Typical seasonings served with many of the meals

Outside the catholic cathedral in Hanoi

The street-side pantry of one of the food places we ate at several times


These are little "high-chairs" that go on the front of motorbikes for infants and toddlers

Above a shoe repair stand




There is very little graffiti but everywhere the walls are covered with these numbers. I think they are for taxi cars or motorbike taxis



One of the houses at the Museum of Ethnology



This couple, typical of many we saw in the museum grounds, worked hard on achieving just the right pose


One of the houses was surrounded with carvings that celebrated fertility and sexuality. I have not included the pictures of the much more graphic carvings for fear of shocking those of you with a delicate sensibility!



-some people really do seem to go to extraordinary lengths!
Hanoi Again – October 2008
I first visited Hanoi only a couple of weeks after my arrival in Viet Nam. Visiting again, this time with Nicky, made me realize how much more comfortable I have become with being in a busy Vietnamese city. We arrived on Wednesday morning and spent two days there before traveling to Bac Ha and Sapa and then spent another couple of days in the city when we returned.

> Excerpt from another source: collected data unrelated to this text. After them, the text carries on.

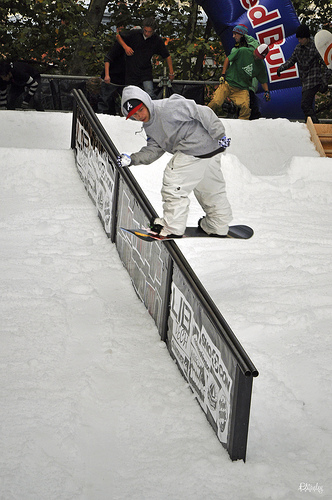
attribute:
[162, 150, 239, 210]
pants — white 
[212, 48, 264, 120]
man — in green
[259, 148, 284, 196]
snow — white 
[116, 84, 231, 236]
man —   snowboarding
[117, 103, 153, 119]
rim hat — red 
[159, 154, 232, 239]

Both of us had had horrible experiences with hotels in Hanoi in our previous visits so we were relieved to find a hotel in which the staff were much more pleasant.
One of the highlights of this visit was the Museum of Ethnology. Inside it has an extensive exhibition of textiles and technology from the 54 ethic minority groups of Viet Nam and outside there are many original ethnic houses that have been transported to the site. I particularly enjoyed the diverse textiles of the different groups. I was struck by the amount of effort that goes into producing these complex and beautiful items.
In the grounds of the museum many couples were posing for their wedding photographs. Emphasis here must be placed on the word ‘posing’. This was a very serious business in which the couples are artfully arranged into dramatic positions. I think that most of the photographers must have spent far too much time looking at the covers of appalling romantic novels. It was a lot of fun to watch.
At the museum we also discovered Craftlink. This is a shop, similar to TradeAid, which sells beautiful items from many of these groups. We went also to another of their outlets and I bought several items at each. As usual I was on a bit of a budget but I am already regretting that I did not buy more -the work was beautifully designed and constructed.
In Hanoi we visited many art galleries and the Museum of Fine Arts. In general I continue to be pretty disappointed with Vietnamese modern art. It is difficult to find work that it is not stolid, staid and remarkably flat. In the museum some of the ancient work was interesting but the huge display of ‘revolutionary’ art appears to have been selected solely on content rather than quality. A visiting exhibition of Goya’s horrendous, but wonderfully executed, etchings of the Spanish civil war highlighted the shortcomings of the Vietnamese work. Our suspicion that even the famous artists are mass producing their paintings, probably with the aid of a team of underlings, was confirmed by an art dealer we met on the train when we returned from Sapa. When you do find a painting that you like it is not encouraging to see it reproduced repeatedly in other galleries and in catalogues that have been around for ten years or more. It seems very unlikely that I will be returning to New Zealand with a piece of Vietnamese art.
A photographic exhibition that we did both find very interesting was at the Women’s Museum. It was about the women street sellers of Hanoi. For many years these women have sold fruit, flowers, household items and trinkets on the streets but changes in the local laws are making this increasingly difficult for them. Most of the women work very long hours but only make about 25.000 VND (about $2) a day. Both of us were feeling very aware of our privileged position, and more empathetic to the plight of the persistent and sometimes irritating sellers, when we went back out into the street.
We mostly enjoyed walking around back streets and alleys away from the tourist areas. In these places we found the small surprises and delights that we both enjoy so much. We also found in these places food that was much nicer, more authentic and cheaper than that which is available in the tourist spots. Clearly it is unpolitic to laugh at the translations of people who have endeavored to include English on their menus but one was so unique that I cannot resist sharing it with you. Amongst many other items we were offered;
Alive Drunken Squid
Beef Oscillated
Fried Noodle with Hearts Elliptic
Fried Ox Dandruff is Rolling
and my personal favorite – Fried Ox Dandruff is Iridescent
Finding it impossible to imagine how on earth dandruff, iridescent or otherwise, can end up on a restaurant menu we tried really hard to establish what it was but we were unsuccessful and sadly not adventurous enough to try it!
Hanoi is a beautiful and interesting city but the countryside, towns and villages of Viet Nam are much more appealing to both Nick and me. We had not planned on staying in Hanoi after our trip upcountry but the flooding that besieged much of the northern region of Viet Nam changed our plans. It was so wet that it was impossible to do much in the countryside and transport became very difficult so we returned to Hanoi earlier than planned and had a couple of extra days there. Hanoi experienced the worst floods they have had for 35 years. The storm water system was completely overwhelmed resulting in many streets, businesses and houses that were awash. Parts of the city came to an almost complete standstill as the incessant traffic was halted by the flooded streets. It was quite an experience.